Most of the causes of aplastic anemia are unknown. Certain cancer treatments, such as high doses of chemotherapy or radiation treatment, can cause aplastic anemia. Other possible causes include chemicals (such as benzene-based compounds), various over-the-counter and prescription medications (such as those used to treat infections, cancer, seizures, and arthritis), viruses (such as the parvovirus B19), immune diseases (such as hepatitis or HIV), pregnancy, street drugs, and environmental toxins (such as insecticides and pesticides). Fanconi anemia is an inherited condition.
Symptoms of aplastic anemia occur because of the low blood cell counts. Because of fewer RBCs present, people may have pale skin and feel tired, weak, or short of breath. The low platelet count may cause bruising and bleeding to easily occur. And people with aplastic anemia may be more likely to get bacterial infections because of the low number of WBCs, which fight infection. Cases of infection and hemorrhaging (excessive bleeding) are emergencies and must be treated quickly.
Other symptoms may include a waxy pallor to the skin and mucous membranes, bleeding gums, a lack of energy during exercise, and tinnitus (ringing in the ears). Premenopausal women may have an increased menstrual flow and duration. Massive bleeding is unusual.
To diagnose aplastic anemia, your doctor will conduct a complete physical exam to check for paleness, bruising, oozing gums, and other unusual signs. They will order blood tests to get a complete blood cell count and will probably also arrange for a sample of your bone marrow so it can be checked for abnormalities.
The first and most important step of treatment is to find out and treat the cause of the aplastic anemia. People with aplastic anemia must do everything they can to avoid getting infections. If any develop, the infections are treated aggressively with antibiotics. Transfusions of red blood cells (RBCs) and platelets may be considered.

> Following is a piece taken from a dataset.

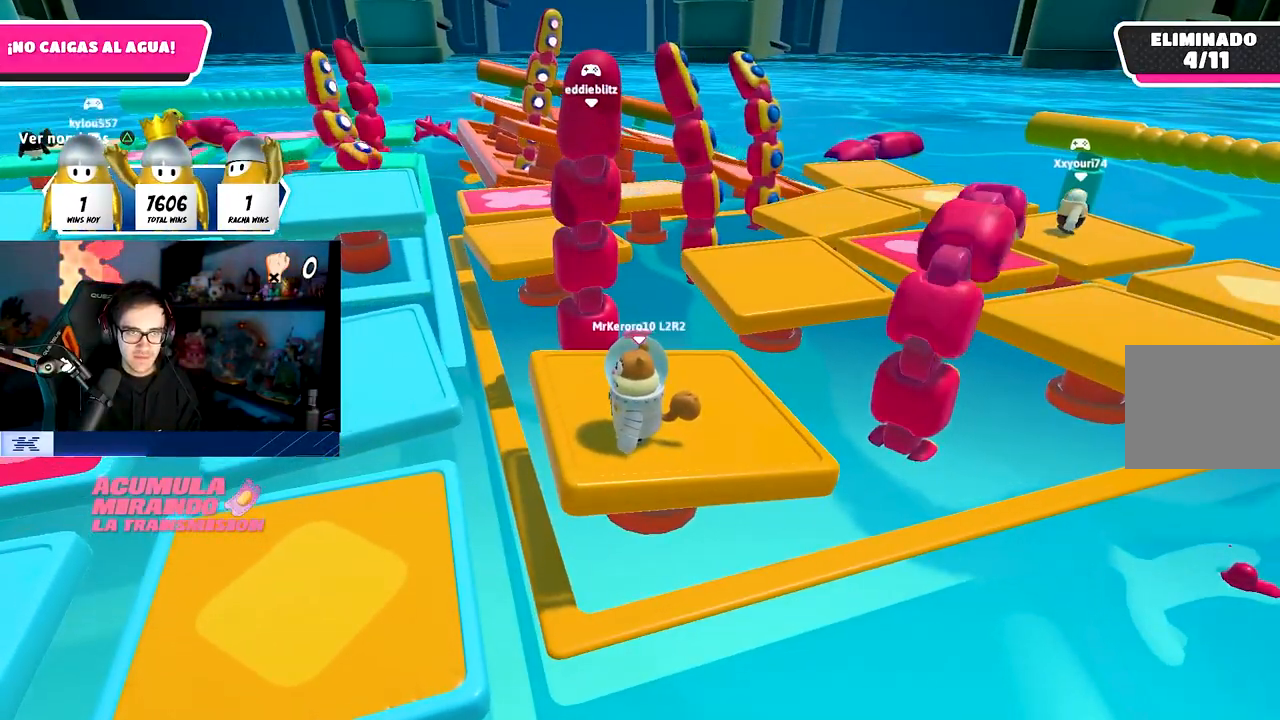
{"buttons": [], "left_stick": "center", "right_stick": "center", "events": [[233, "TRIANGLE", "down"], [367, "TRIANGLE", "up"]]}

Immunosuppressive therapy is used to treat aplastic anemia when it is cased by an autoimmune disorder (a condition where the body is attacking its own bone marror).
Bone marrow transplantation, which replaces defective bone marrow with healthy cells from a normal donor, may be recommended in severe cases.
Blood transfusions are used to replace the blood cells that are not being produced by the bone marrow the way they should be. Transfusions can replace RBCs and platelets, but white blood cells (WBCs) are harder to transfuse. People with aplastic anemia can receive blood transfusions for many years, but there are some complications that can develop from this treatment. RBC transfusions contain iron that builds up in the body and can damage normal tissues. Proteins on the transfused blood cells stimulate the immune system, and over time antibodies may be produced that destroy the transfused RBCs or platelets.
Also, blood from transfusions may contain viruses or other infections that may be passed on to the recipient. The blood supply today, however, is safer than ever because it’s tested for major infections before being used for transfusions.
Growth factor medications are also used. These medications stimulate blood production (e.g., erythropoietin). Herbal treatments and vitamins aren’t effective treatments for aplastic anemia, and can in fact make the condition worse and interfere with treatment. They should be taken only under a doctor’s supervision. It is very important to have proper nutrition as this will help the body produce blood.
Because aplastic anemia can be life-threatening, quick diagnosis and treatment is crucial. Most people with the disorder can be effectively treated.
The long-term outlook for those who respond to therapy is unknown. As with any serious and chronic condition, there are many emotional side effects that people with aplastic anemia and their families may experience due to the stress of the illness and medical treatments. It’s extremely important to get adequate psychosocial support such as from patient support groups, associations, and volunteers, to help cope. Today, people with aplastic anemia and their families can share their experiences with others around the world using the Internet.